We notice interpretation easily with innovation

I spent a very enjoyable early evening last night listening to a classical music house concert. It reminded me of being in college. I went to a college with a conservatory of music, and enjoyed the frequent informal concerts. This was of higher caliber, to be sure. Thanks to BC and TG for the welcome.

One of the players last night was violinist Nurit Bar-Josef.

Nurit Bar-Josef was appointed Concertmaster of the National Symphony orchestra in 2001. She was previously Assistant Concertmaster of the Boston Symphony Orchestra and the Boston Pops, and Assistant Principal Second Violin of the Saint Louis Symphony haza_nurit_smOrchestra. Her solo appearances include performances with the Boston Symphony Orchestra, Saint Louis Symphony Orchestra, Boston Pops, Boston Classical Orchestra, Alexandria Symphony, Virginia Chamber Orchestra, International Symphony Orchestra (Israel), and Corpus Christi Symphony Orchestra. Bar-Josef received her bachelor’s degree from The Curtis Institute, where she studied with Aaron Rosand and was the recipient of the Fritz Kreisler Award for Violin upon graduation. She continued her studies at the Julliard School with Robert Mann. Bar-Josef is a founding member of the Dryden Quartet, a group she formed with NSO Principal Violist Dan Foster and his cousins Nicolas and Yumi Kendall, and the Kennedy Center Chamber Players, which features leading members of the National Symphony Orchestra.

I thought Bar-Josefs playing of an Ysaye Sonata was very strong. Not only technically, but in artistic interpretation. Something about her playing reminded me of a video a friend shared on Facebook yesterday. I think we notice interpretation more when it is innovation. The video documents some really amazing inventive new virtuosity. Worth watching/listening to.

The innovations in the video, by Nathan Flutebox Lee and Beardyman, reminded me of Bobby McFerrin. Bobby McFerrins work goes beyond entertainment, though. I think the video above is just amazing. I do remember being similarly charmed by Bobby McFerrin when I first heard his music.

While at Oberlin one of my friends told me that, having been rejected from conservatory, Bobby developed his technique by sitting in closet singing into a tape recorder for two years.

I found the following on an interview:

He described his technique in simple terms. “There really is nothing to teach. I just tell them that it’s yodeling, that’s what it is. There really is no great secret behind it,” he said.

Inspired by pianist Keith Jarrett’s improvised solo concerts, McFerrin, 56, says he begins his solo shows with a spontaneous work, then adds composed songs.

“The secret behind improvisation is just motion. You sing one note after another and just keep going,” he said. “The moment I walk out I am hearing what you are hearing for the first time.”

In another article I found the following:

Academy: What made you decide to go into this world that is so different than singing regular vocals?

#### Supplied records:
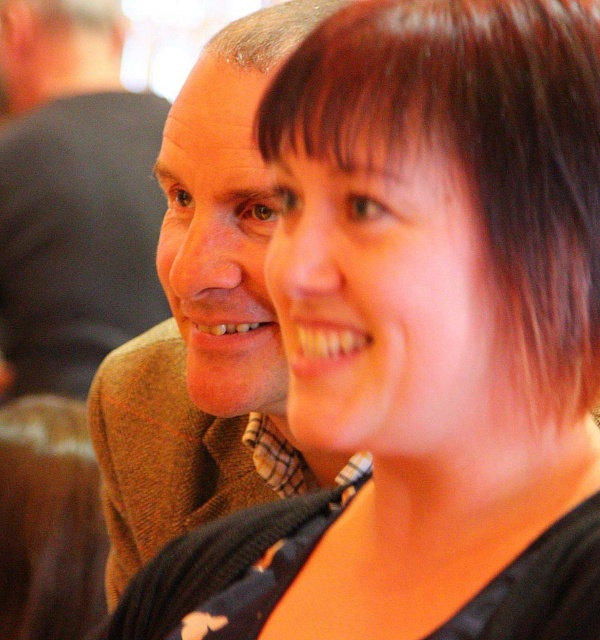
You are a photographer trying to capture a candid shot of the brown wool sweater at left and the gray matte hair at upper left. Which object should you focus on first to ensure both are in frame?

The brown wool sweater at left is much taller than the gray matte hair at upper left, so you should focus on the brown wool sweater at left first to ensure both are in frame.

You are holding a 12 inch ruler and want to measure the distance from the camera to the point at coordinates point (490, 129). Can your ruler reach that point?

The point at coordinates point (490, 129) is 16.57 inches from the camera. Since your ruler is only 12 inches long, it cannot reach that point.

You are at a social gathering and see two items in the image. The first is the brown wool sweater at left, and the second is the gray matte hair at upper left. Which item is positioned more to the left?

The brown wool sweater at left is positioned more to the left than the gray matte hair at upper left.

...

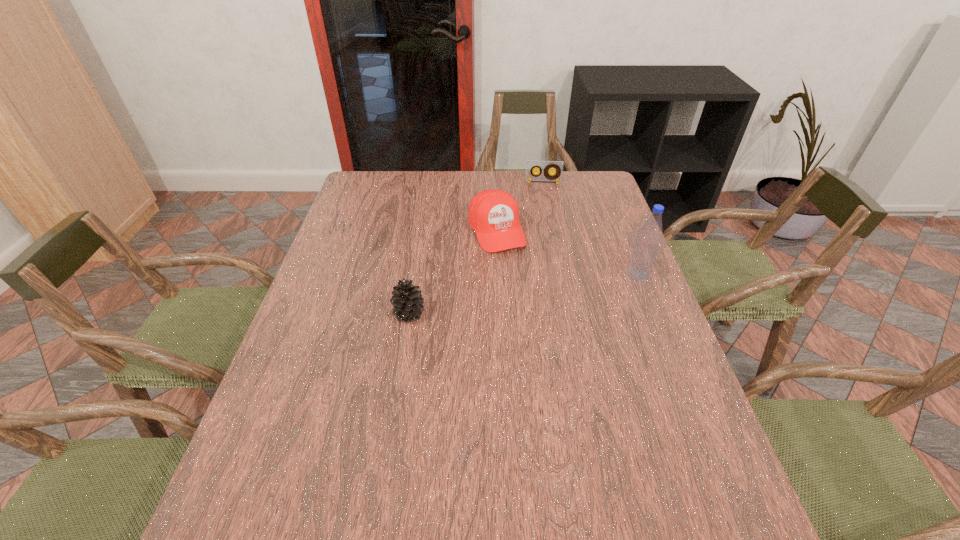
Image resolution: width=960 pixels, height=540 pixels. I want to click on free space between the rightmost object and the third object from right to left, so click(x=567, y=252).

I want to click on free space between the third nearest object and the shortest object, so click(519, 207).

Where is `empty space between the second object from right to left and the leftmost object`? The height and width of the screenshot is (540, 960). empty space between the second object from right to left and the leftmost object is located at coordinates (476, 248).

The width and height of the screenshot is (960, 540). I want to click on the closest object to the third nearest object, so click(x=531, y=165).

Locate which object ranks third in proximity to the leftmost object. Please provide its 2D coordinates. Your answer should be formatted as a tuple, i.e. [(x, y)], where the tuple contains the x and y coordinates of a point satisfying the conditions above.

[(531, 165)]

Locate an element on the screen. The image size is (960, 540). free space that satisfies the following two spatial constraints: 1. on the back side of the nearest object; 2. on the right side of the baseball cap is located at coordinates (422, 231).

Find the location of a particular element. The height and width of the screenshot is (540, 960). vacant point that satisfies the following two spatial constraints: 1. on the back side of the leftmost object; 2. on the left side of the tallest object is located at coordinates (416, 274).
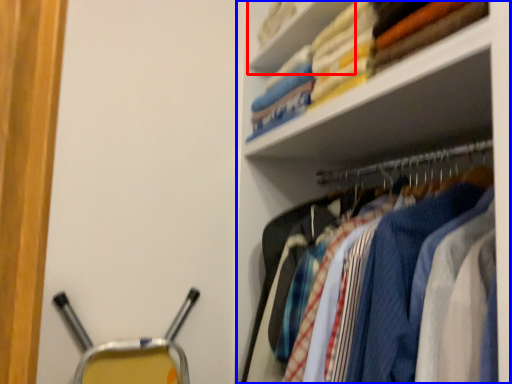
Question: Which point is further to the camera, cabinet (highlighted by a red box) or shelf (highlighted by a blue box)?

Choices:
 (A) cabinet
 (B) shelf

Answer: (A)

#### Job:
Reproduce word for word the stretch of the house concert post from "Inspired by pianist" through "singing regular vocals?".

#### Correct output:
Inspired by pianist Keith Jarrett’s improvised solo concerts, McFerrin, 56, says he begins his solo shows with a spontaneous work, then adds composed songs.

“The secret behind improvisation is just motion. You sing one note after another and just keep going,” he said. “The moment I walk out I am hearing what you are hearing for the first time.”

In another article I found the following:

Academy: What made you decide to go into this world that is so different than singing regular vocals?